Vor 75 Jahren wurde die sogenannte „deutsche Schrift“ oder „Frakturschrift“ per Dekret abgeschafft und durch die lateinische Schrift („Antiqua“) ersetzt. Diese Maßnahme Adolf Hitlers stieß damals bei vielen Parteigenossen auf Unverständnis und löst bis heute Irritationen aus. Die „gotische Schrift“ stammt aus dem Mittelalter und ist in den meisten europäischen Ländern mit der Neuzeit allmählich verschwunden. Nur die Deutschen hielten bis ins 20. Jahrhundert an den Schnörkeln fest. Sie fanden in dieser Besonderheit ein Symbol für das deutsche Wesen. Und so taucht die alte Schrift bis heute gelegentlich als Zeichen uriger Gemütlichkeit, Volkstreue oder sogar als „Nazi-Schrift“ auf. Wie kam ausgerechnet Hitler auf den Gedanken, daß „die Antiqua künftig als Normal-Schrift zu bezeichnen und sämtliche Druckerzeugnisse auf diese Normal-Schrift umzustellen“ seien?
Dafür gibt es einen ganz vernünftigen Grund. Zur Jahreswende 1940/41 war Deutschland erfolgreich dabei, eine neue europäische Ordnung zu schaffen. Unter deutscher Führung strebte man einen wirtschaftlichen und politischen Zusammenschluß an. Die Amtssprache sollte selbstverständlich deutsch sein. Doch das Deutsche ist keine einfache Sprache, deutlich schwieriger als das heute dominierende Englisch. Noch mehr erschwert würde das Erlernen durch die ungewohnten verschnörkelten Buchstaben. Dieses Hindernis wollte Hitler beseitigen, um desto besser die deutsche Dominanz in Europa durchzusetzen. Der Verzicht auf das Symbol sollte einen realen Machtgewinn bedeuten.

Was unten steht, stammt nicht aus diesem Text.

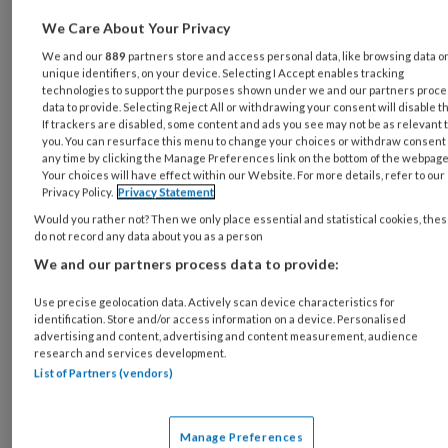
We Care About Your Privacy
We and our
889
partners store and access personal data, like browsing data o
unique identifiers, on your device. Selecting I Accept enables tracking
technologies to support the purposes shown under we and our partners proc
data to provide. Selecting Reject All or withdrawing your consent will disable t
If trackers are disabled, some content and ads you see may not be as relevant 
you. You can resurface this menu to change your choices or withdraw consent 
Figuur 1: Verdeling naar sekse voor de vijf sectoren met de meeste
any time by clicking the Manage Preferences link on the bottom of the webpage
beroepsziektemeldingen tussen 2018-2022 en het totaal vergeleken met
Your choices will have effect within our Website. For more details, refer to our
CBS-cijfers voor deze sectoren. De cijfers achter de sectoren geven het
Privacy Policy.
Privacy Statement
aantal beroepsziektemeldingen weer.
Would you rather not? Then we only place essential and statistical cookies, the
do not record any data about you as a person
We and our partners process data to provide:
In
figuur 2
wordt de verdeling tussen sekse
Use precise geolocation data. Actively scan device characteristics for
voor de drie grootste diagnosecategorieën
identification. Store and/or access information on a device. Personalised
advertising and content, advertising and content measurement, audience
weergegeven.
research and services development.
List of Partners (vendors)
Manage Preferences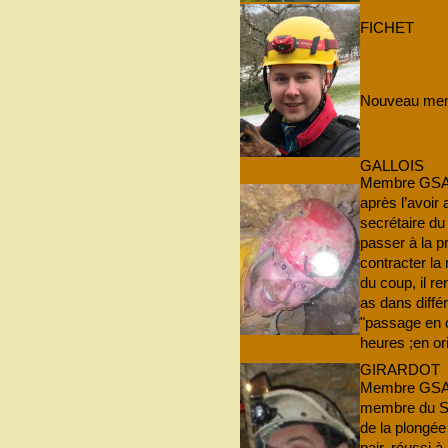
FICHET
Nouveau mem
GALLOIS
Membre GSAM 
après l’avoi
secrétaire d
passer à la 
contracter la
du coup, il r
as dans diffé
"passage en o
heures ;en or
GIRARDOT
Membre GSAM 
membre du SSF
de la plongée 
pair, réussi 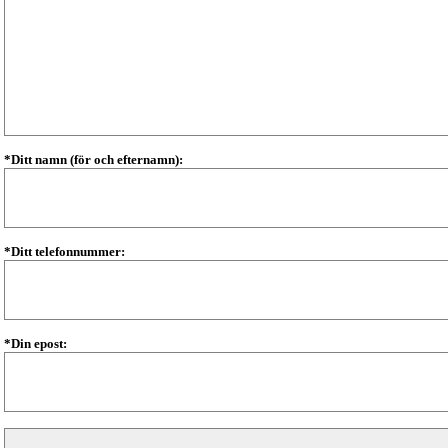
*Ditt namn (för och efternamn):
*Ditt telefonnummer:
*Din epost: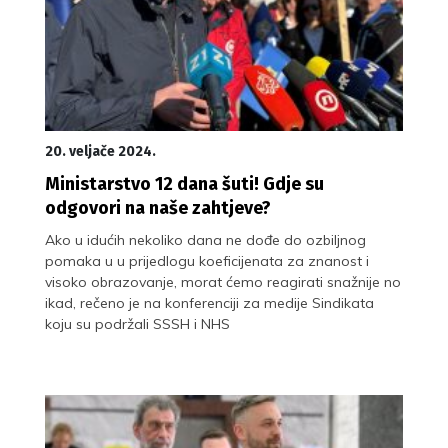
20. veljače 2024.
Ministarstvo 12 dana šuti! Gdje su
odgovori na naše zahtjeve?
Ako u idućih nekoliko dana ne dođe do ozbiljnog
pomaka u u prijedlogu koeficijenata za znanost i
visoko obrazovanje, morat ćemo reagirati snažnije no
ikad, rečeno je na konferenciji za medije Sindikata
koju su podržali SSSH i NHS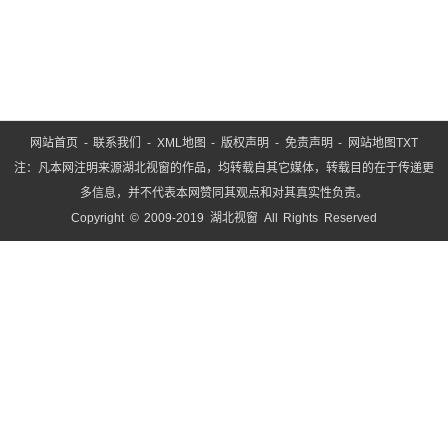
网站首页
-
联系我们
-
XML地图
-
版权声明
-
免责声明
-
网站地图
TXT
注：凡本网注明来源湖北视窗的作品，均转载自其它媒体，转载目的在于传递更
多信息，并不代表本网赞同其观点和对其真实性负责。
Copyright © 2009-2019 湖北视窗 All Rights Reserved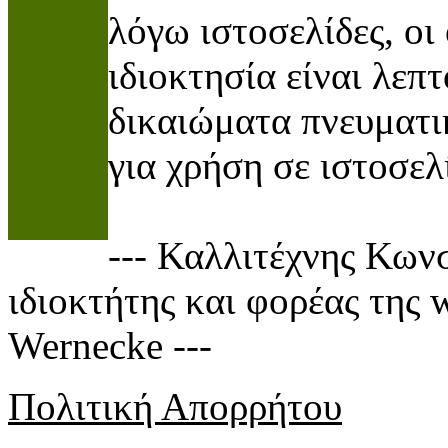
λόγω ιστοσελίδες, οι
ιδιοκτησία είναι λεπ
δικαιώματα πνευματικ
για χρήση σε ιστοσελί
--- Καλλιτέχνης Κων
ιδιοκτήτης και φορέας της 
Wernecke ---
Πολιτική Απορρήτου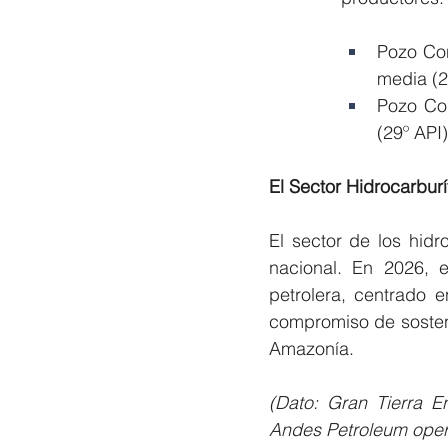
Pozo Con
media (2
Pozo Con
(29º API)
El Sector Hidrocarbur
El sector de los hid
nacional. En 2026, e
petrolera, centrado 
compromiso de sosteni
Amazonía.
(Dato: Gran Tierra 
Andes Petroleum opera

Propagandistisch unterstützt wurde der Abschied von der gotischen Schrift durch die Behauptung, daß es sich dabei um „Schwabacher Judenlettern“ handelte. Daran ist bloß richtig, daß jüdische Buchdrucker bei der Einführung dieser Schrift ein gutes Geschäft gemacht hatten. Hinter der Sache mit den „Judenlettern“ könnte aber auch eine Erfahrung aus den Jugendjahren Hitlers stecken. Damals hatte nämlich die gotische Schrift unter dem Einfluß des Jugendstil eine spezielle Form angenommen, die auf vielen Plakaten prangte und stark an hebräische Buchstaben erinnerte.
Für uns heute stellt sich die Frage anders. Zurückgedrängt auf eine Subkultur würde dem deutschen Wesen mit einer eigenen Schrift, anders als im Januar 1941, wohl gedient sein. Nur: die Jüngeren können sie nicht mehr lesen, schon gar nicht die Schreibschrift (Sütterlin). Zumindest punktuell kann die deutsche Schrift, jedoch in ihrer strengen und blockartigen Ausprägung der 30er Jahre, auch heute noch große Wirkung erzielen. Und sie beweist, daß Nazis seit jeher flexibel auf die Zeitumstände reagieren.